■ **Exercise instructions**
Quote the listing in full, exactly as given, minus any pictures.

(Provided material)

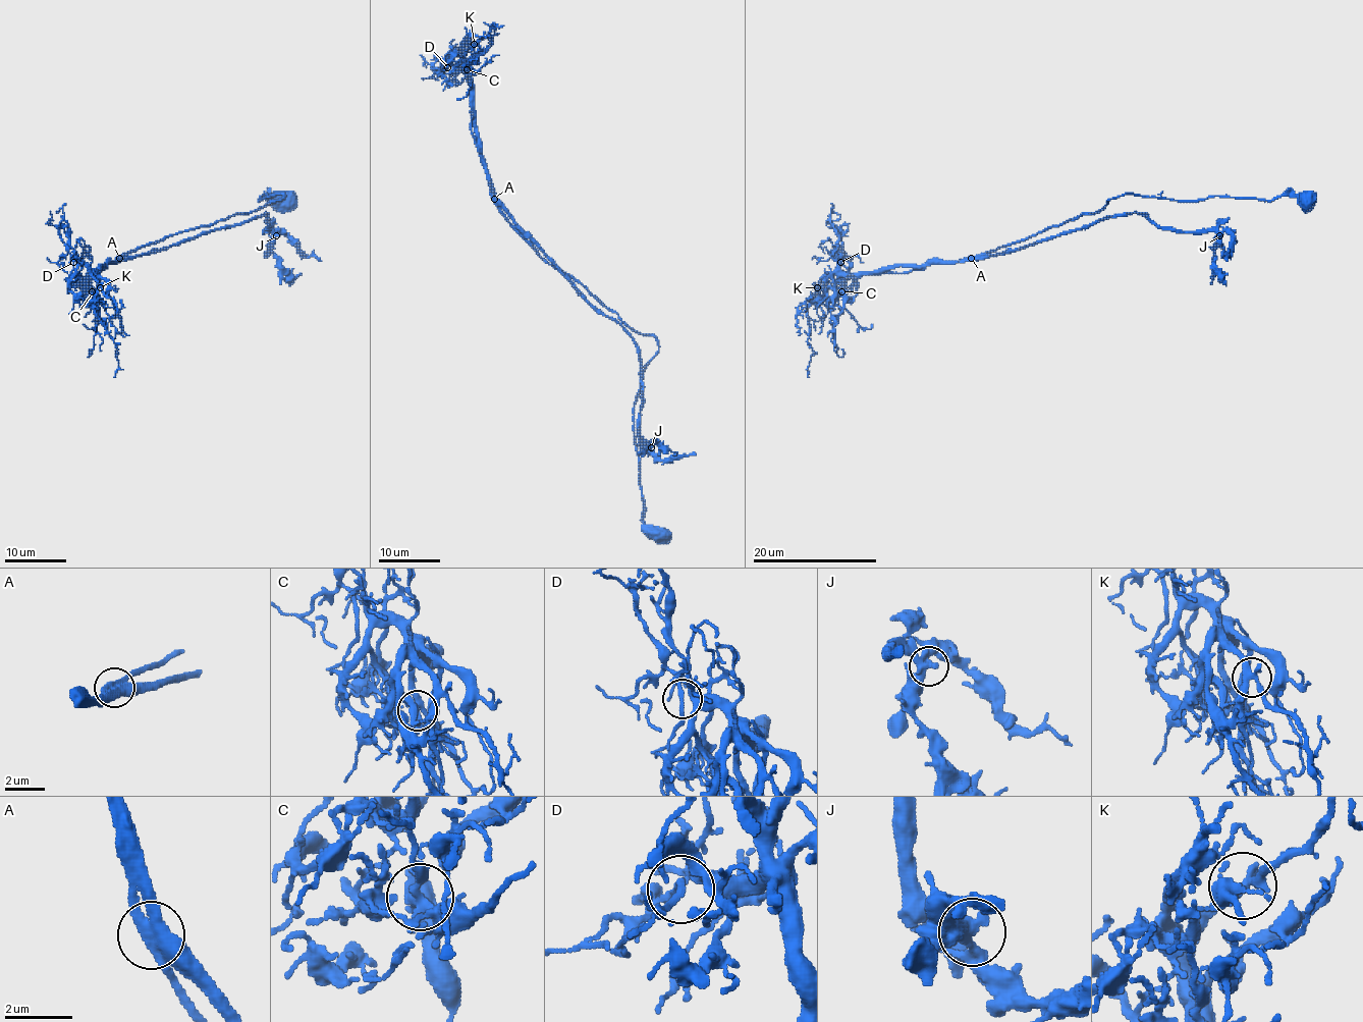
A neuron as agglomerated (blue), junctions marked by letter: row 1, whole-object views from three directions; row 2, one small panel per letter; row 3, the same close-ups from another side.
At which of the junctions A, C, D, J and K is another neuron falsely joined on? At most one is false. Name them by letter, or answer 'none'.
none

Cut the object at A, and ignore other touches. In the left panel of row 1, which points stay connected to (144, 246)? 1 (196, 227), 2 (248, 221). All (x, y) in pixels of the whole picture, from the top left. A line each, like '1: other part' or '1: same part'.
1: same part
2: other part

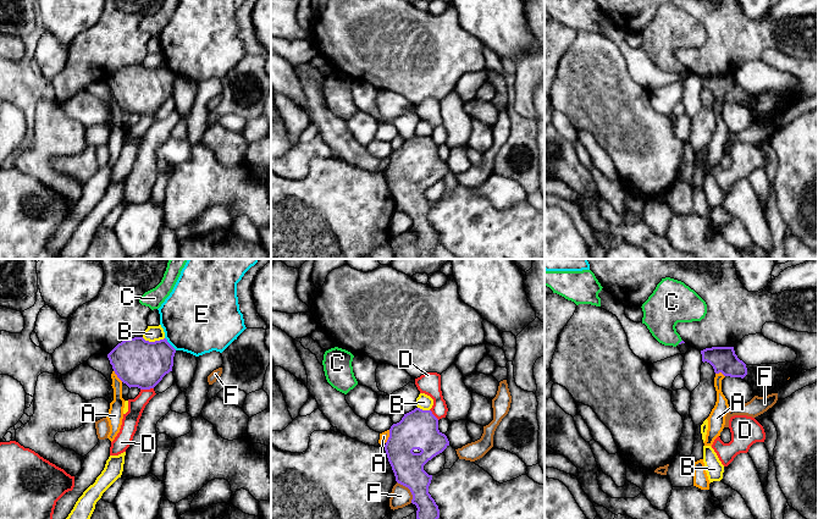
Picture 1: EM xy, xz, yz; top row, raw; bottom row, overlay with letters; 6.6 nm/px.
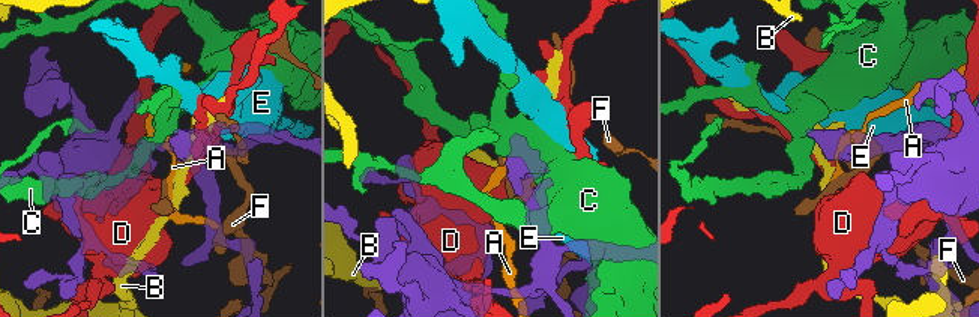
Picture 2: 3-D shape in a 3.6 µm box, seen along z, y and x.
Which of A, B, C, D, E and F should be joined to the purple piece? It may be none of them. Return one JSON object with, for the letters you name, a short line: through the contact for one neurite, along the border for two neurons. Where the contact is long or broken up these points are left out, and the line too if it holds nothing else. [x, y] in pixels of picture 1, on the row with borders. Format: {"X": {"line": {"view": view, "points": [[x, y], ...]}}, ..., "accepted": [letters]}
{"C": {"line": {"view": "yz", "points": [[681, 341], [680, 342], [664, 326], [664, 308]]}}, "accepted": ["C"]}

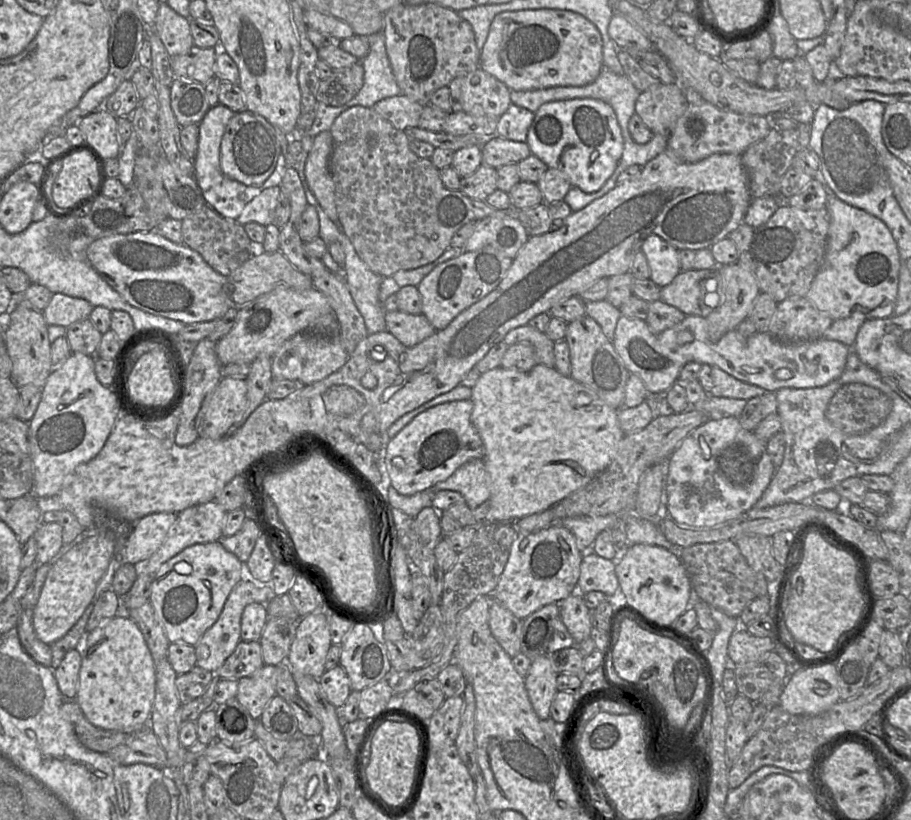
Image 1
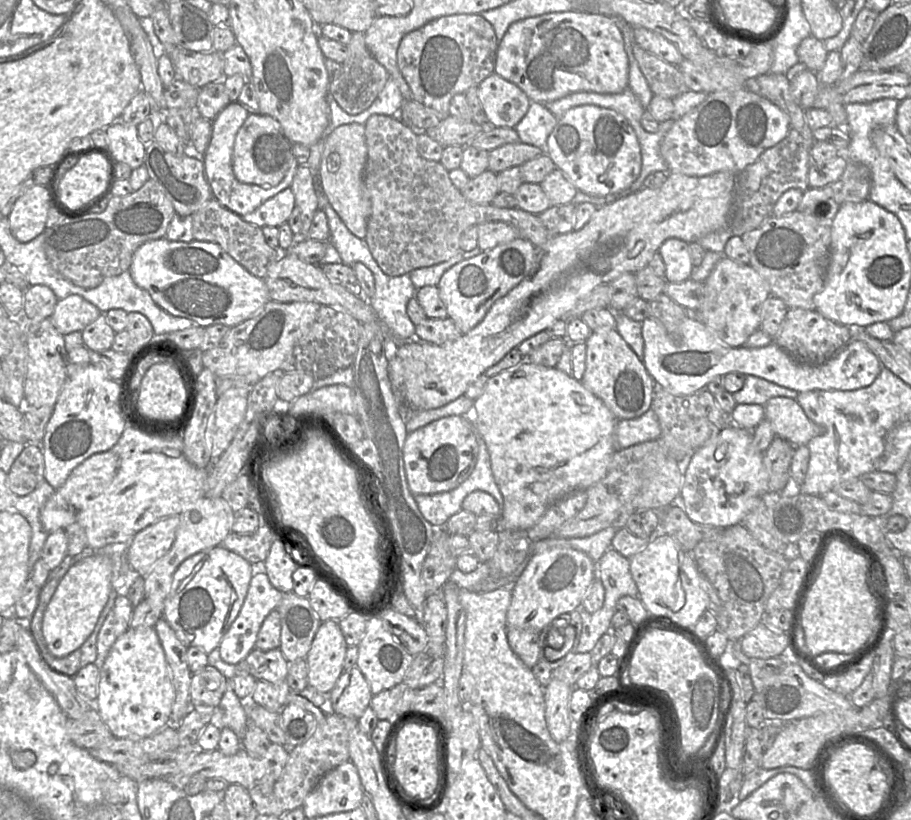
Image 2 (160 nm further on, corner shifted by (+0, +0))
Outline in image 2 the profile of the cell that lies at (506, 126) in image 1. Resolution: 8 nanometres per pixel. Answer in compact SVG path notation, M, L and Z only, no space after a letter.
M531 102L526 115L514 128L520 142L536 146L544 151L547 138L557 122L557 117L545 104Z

(End Provided material)

■ **Output below**
A neuron as agglomerated (blue), junctions marked by letter: row 1, whole-object views from three directions; row 2, one small panel per letter; row 3, the same close-ups from another side.
At which of the junctions A, C, D, J and K is another neuron falsely joined on? At most one is false. Name them by letter, or answer 'none'.
none

Cut the object at A, and ignore other touches. In the left panel of row 1, which points stay connected to (144, 246)? 1 (196, 227), 2 (248, 221). All (x, y) in pixels of the whole picture, from the top left. A line each, like '1: other part' or '1: same part'.
1: same part
2: other part

Picture 1: EM xy, xz, yz; top row, raw; bottom row, overlay with letters; 6.6 nm/px.
Picture 2: 3-D shape in a 3.6 µm box, seen along z, y and x.
Which of A, B, C, D, E and F should be joined to the purple piece? It may be none of them. Return one JSON object with, for the letters you name, a short line: through the contact for one neurite, along the border for two neurons. Where the contact is long or broken up these points are left out, and the line too if it holds nothing else. [x, y] in pixels of picture 1, on the row with borders. Format: {"X": {"line": {"view": view, "points": [[x, y], ...]}}, ..., "accepted": [letters]}
{"C": {"line": {"view": "yz", "points": [[681, 341], [680, 342], [664, 326], [664, 308]]}}, "accepted": ["C"]}

Image 1
Image 2 (160 nm further on, corner shifted by (+0, +0))
Outline in image 2 the profile of the cell that lies at (506, 126) in image 1. Resolution: 8 nanometres per pixel. Answer in compact SVG path notation, M, L and Z only, no space after a letter.
M531 102L526 115L514 128L520 142L536 146L544 151L547 138L557 122L557 117L545 104Z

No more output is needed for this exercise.